::: Information shown

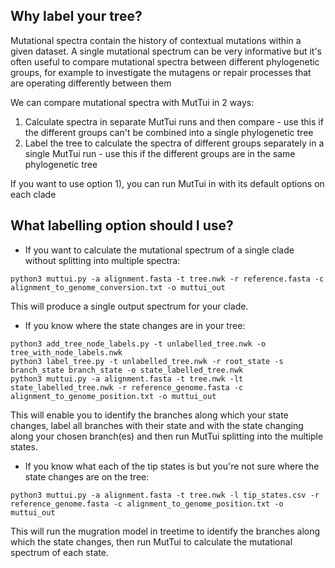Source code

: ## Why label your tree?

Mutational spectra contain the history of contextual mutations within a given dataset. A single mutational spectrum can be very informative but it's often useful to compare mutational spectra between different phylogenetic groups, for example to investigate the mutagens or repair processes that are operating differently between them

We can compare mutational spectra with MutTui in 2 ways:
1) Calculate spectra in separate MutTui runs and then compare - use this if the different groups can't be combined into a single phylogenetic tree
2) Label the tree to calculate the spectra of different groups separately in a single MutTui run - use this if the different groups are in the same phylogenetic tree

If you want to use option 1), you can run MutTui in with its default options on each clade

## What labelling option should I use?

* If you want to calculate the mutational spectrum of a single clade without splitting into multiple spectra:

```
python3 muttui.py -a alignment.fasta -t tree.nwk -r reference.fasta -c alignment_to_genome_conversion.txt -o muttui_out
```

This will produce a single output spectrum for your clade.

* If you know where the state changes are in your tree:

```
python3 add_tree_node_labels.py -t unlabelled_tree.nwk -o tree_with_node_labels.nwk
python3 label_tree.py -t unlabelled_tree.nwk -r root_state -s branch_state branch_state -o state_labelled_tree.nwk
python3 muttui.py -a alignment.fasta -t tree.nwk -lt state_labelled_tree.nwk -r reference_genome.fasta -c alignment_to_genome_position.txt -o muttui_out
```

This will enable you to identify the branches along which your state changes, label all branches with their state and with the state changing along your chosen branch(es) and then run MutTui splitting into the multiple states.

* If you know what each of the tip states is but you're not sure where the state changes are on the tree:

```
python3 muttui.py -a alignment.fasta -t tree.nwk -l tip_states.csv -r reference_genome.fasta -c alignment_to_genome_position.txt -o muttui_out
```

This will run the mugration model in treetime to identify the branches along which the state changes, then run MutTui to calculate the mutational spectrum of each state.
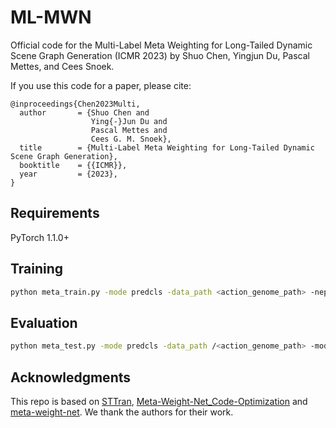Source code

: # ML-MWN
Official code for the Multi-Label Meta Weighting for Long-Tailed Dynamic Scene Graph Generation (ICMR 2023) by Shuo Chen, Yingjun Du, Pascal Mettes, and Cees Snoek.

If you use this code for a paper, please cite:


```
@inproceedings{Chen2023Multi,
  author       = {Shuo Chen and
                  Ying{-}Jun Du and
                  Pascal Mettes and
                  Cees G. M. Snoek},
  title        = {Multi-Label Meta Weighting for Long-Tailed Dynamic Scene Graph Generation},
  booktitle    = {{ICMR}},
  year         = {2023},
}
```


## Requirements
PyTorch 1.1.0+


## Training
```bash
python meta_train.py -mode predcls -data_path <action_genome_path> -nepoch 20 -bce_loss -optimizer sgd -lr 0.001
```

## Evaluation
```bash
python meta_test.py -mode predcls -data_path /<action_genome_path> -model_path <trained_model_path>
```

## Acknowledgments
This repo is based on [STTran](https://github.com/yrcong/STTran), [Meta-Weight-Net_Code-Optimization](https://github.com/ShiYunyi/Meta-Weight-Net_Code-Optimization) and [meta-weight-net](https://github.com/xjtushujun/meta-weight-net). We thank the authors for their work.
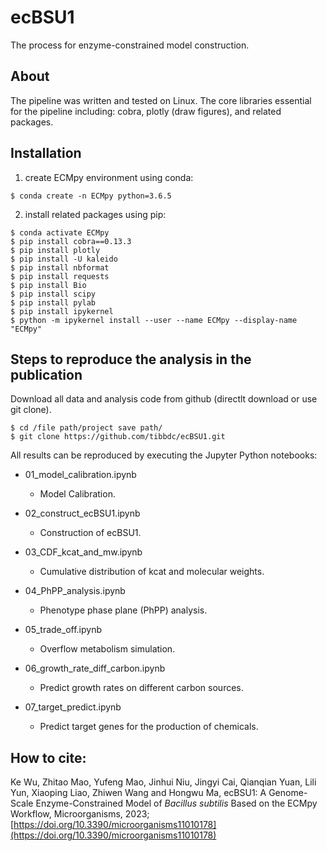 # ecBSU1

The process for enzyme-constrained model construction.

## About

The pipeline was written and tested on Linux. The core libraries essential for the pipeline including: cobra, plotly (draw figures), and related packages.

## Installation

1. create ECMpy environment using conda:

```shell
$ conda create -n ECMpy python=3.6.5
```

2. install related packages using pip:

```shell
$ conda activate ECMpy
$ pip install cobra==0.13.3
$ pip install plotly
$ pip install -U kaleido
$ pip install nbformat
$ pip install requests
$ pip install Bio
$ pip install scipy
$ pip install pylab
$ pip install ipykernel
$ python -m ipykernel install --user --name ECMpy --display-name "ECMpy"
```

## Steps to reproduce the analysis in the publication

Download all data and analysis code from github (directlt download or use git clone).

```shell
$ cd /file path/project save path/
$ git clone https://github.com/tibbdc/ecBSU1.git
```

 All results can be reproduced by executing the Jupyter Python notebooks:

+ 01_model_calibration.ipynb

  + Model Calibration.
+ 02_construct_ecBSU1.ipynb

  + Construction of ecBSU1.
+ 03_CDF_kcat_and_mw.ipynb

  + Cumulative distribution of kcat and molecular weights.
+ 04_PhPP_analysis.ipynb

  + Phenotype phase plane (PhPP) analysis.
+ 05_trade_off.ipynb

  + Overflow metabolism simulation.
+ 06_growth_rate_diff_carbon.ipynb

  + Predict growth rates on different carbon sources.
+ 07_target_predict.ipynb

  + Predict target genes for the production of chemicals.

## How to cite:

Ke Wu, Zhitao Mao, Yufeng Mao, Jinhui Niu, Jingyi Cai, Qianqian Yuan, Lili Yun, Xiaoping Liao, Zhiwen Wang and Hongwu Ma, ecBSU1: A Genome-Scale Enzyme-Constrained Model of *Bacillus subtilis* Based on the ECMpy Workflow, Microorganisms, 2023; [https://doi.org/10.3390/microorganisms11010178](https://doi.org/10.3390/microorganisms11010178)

::::::

Leaving out the pictures, output each line above exactly as it is.

Source code

: ## Why label your tree?

Mutational spectra contain the history of contextual mutations within a given dataset. A single mutational spectrum can be very informative but it's often useful to compare mutational spectra between different phylogenetic groups, for example to investigate the mutagens or repair processes that are operating differently between them

We can compare mutational spectra with MutTui in 2 ways:
1) Calculate spectra in separate MutTui runs and then compare - use this if the different groups can't be combined into a single phylogenetic tree
2) Label the tree to calculate the spectra of different groups separately in a single MutTui run - use this if the different groups are in the same phylogenetic tree

If you want to use option 1), you can run MutTui in with its default options on each clade

## What labelling option should I use?

* If you want to calculate the mutational spectrum of a single clade without splitting into multiple spectra:

```
python3 muttui.py -a alignment.fasta -t tree.nwk -r reference.fasta -c alignment_to_genome_conversion.txt -o muttui_out
```

This will produce a single output spectrum for your clade.

* If you know where the state changes are in your tree:

```
python3 add_tree_node_labels.py -t unlabelled_tree.nwk -o tree_with_node_labels.nwk
python3 label_tree.py -t unlabelled_tree.nwk -r root_state -s branch_state branch_state -o state_labelled_tree.nwk
python3 muttui.py -a alignment.fasta -t tree.nwk -lt state_labelled_tree.nwk -r reference_genome.fasta -c alignment_to_genome_position.txt -o muttui_out
```

This will enable you to identify the branches along which your state changes, label all branches with their state and with the state changing along your chosen branch(es) and then run MutTui splitting into the multiple states.

* If you know what each of the tip states is but you're not sure where the state changes are on the tree:

```
python3 muttui.py -a alignment.fasta -t tree.nwk -l tip_states.csv -r reference_genome.fasta -c alignment_to_genome_position.txt -o muttui_out
```

This will run the mugration model in treetime to identify the branches along which the state changes, then run MutTui to calculate the mutational spectrum of each state.
Source code

: # ML-MWN
Official code for the Multi-Label Meta Weighting for Long-Tailed Dynamic Scene Graph Generation (ICMR 2023) by Shuo Chen, Yingjun Du, Pascal Mettes, and Cees Snoek.

If you use this code for a paper, please cite:


```
@inproceedings{Chen2023Multi,
  author       = {Shuo Chen and
                  Ying{-}Jun Du and
                  Pascal Mettes and
                  Cees G. M. Snoek},
  title        = {Multi-Label Meta Weighting for Long-Tailed Dynamic Scene Graph Generation},
  booktitle    = {{ICMR}},
  year         = {2023},
}
```


## Requirements
PyTorch 1.1.0+


## Training
```bash
python meta_train.py -mode predcls -data_path <action_genome_path> -nepoch 20 -bce_loss -optimizer sgd -lr 0.001
```

## Evaluation
```bash
python meta_test.py -mode predcls -data_path /<action_genome_path> -model_path <trained_model_path>
```

## Acknowledgments
This repo is based on [STTran](https://github.com/yrcong/STTran), [Meta-Weight-Net_Code-Optimization](https://github.com/ShiYunyi/Meta-Weight-Net_Code-Optimization) and [meta-weight-net](https://github.com/xjtushujun/meta-weight-net). We thank the authors for their work.
 # ecBSU1

The process for enzyme-constrained model construction.

## About

The pipeline was written and tested on Linux. The core libraries essential for the pipeline including: cobra, plotly (draw figures), and related packages.

## Installation

1. create ECMpy environment using conda:

```shell
$ conda create -n ECMpy python=3.6.5
```

2. install related packages using pip:

```shell
$ conda activate ECMpy
$ pip install cobra==0.13.3
$ pip install plotly
$ pip install -U kaleido
$ pip install nbformat
$ pip install requests
$ pip install Bio
$ pip install scipy
$ pip install pylab
$ pip install ipykernel
$ python -m ipykernel install --user --name ECMpy --display-name "ECMpy"
```

## Steps to reproduce the analysis in the publication

Download all data and analysis code from github (directlt download or use git clone).

```shell
$ cd /file path/project save path/
$ git clone https://github.com/tibbdc/ecBSU1.git
```

 All results can be reproduced by executing the Jupyter Python notebooks:

+ 01_model_calibration.ipynb

  + Model Calibration.
+ 02_construct_ecBSU1.ipynb

  + Construction of ecBSU1.
+ 03_CDF_kcat_and_mw.ipynb

  + Cumulative distribution of kcat and molecular weights.
+ 04_PhPP_analysis.ipynb

  + Phenotype phase plane (PhPP) analysis.
+ 05_trade_off.ipynb

  + Overflow metabolism simulation.
+ 06_growth_rate_diff_carbon.ipynb

  + Predict growth rates on different carbon sources.
+ 07_target_predict.ipynb

  + Predict target genes for the production of chemicals.

## How to cite:

Ke Wu, Zhitao Mao, Yufeng Mao, Jinhui Niu, Jingyi Cai, Qianqian Yuan, Lili Yun, Xiaoping Liao, Zhiwen Wang and Hongwu Ma, ecBSU1: A Genome-Scale Enzyme-Constrained Model of *Bacillus subtilis* Based on the ECMpy Workflow, Microorganisms, 2023; [https://doi.org/10.3390/microorganisms11010178](https://doi.org/10.3390/microorganisms11010178)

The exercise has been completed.